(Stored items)

- - - -

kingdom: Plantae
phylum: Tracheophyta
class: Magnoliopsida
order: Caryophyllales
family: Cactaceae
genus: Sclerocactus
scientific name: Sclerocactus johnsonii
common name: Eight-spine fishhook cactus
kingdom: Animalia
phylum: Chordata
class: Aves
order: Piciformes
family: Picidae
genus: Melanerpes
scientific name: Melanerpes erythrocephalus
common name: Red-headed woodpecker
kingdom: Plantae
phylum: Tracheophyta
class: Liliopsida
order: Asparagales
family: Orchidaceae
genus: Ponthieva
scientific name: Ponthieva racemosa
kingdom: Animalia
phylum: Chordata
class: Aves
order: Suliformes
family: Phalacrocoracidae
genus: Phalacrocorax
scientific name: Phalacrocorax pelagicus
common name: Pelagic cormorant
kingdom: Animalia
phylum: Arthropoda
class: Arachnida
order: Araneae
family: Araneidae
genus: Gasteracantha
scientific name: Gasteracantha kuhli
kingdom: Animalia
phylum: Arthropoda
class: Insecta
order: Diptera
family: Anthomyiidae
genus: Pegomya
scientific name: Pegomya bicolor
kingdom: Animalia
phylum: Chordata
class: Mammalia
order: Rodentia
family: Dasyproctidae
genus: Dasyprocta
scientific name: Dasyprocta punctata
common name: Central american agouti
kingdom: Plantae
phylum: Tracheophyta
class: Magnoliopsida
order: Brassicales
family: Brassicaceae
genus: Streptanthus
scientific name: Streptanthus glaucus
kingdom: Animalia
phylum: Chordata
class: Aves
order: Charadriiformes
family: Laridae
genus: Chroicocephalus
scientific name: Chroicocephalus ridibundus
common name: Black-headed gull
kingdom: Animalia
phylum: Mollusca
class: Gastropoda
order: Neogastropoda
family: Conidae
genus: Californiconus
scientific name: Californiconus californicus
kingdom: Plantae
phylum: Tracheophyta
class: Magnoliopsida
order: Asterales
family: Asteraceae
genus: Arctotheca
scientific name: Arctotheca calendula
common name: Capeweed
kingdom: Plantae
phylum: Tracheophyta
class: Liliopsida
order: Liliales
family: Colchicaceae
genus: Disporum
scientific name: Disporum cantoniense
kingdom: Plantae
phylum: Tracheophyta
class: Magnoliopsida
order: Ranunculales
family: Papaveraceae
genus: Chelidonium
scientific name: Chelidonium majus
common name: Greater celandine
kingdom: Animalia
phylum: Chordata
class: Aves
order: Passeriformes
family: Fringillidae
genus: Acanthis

- - - -

Task:
Print the data above verbatim, from the start through the line containing "order: Suliformes", inclusive.

Task response:
kingdom: Plantae
phylum: Tracheophyta
class: Magnoliopsida
order: Caryophyllales
family: Cactaceae
genus: Sclerocactus
scientific name: Sclerocactus johnsonii
common name: Eight-spine fishhook cactus
kingdom: Animalia
phylum: Chordata
class: Aves
order: Piciformes
family: Picidae
genus: Melanerpes
scientific name: Melanerpes erythrocephalus
common name: Red-headed woodpecker
kingdom: Plantae
phylum: Tracheophyta
class: Liliopsida
order: Asparagales
family: Orchidaceae
genus: Ponthieva
scientific name: Ponthieva racemosa
kingdom: Animalia
phylum: Chordata
class: Aves
order: Suliformes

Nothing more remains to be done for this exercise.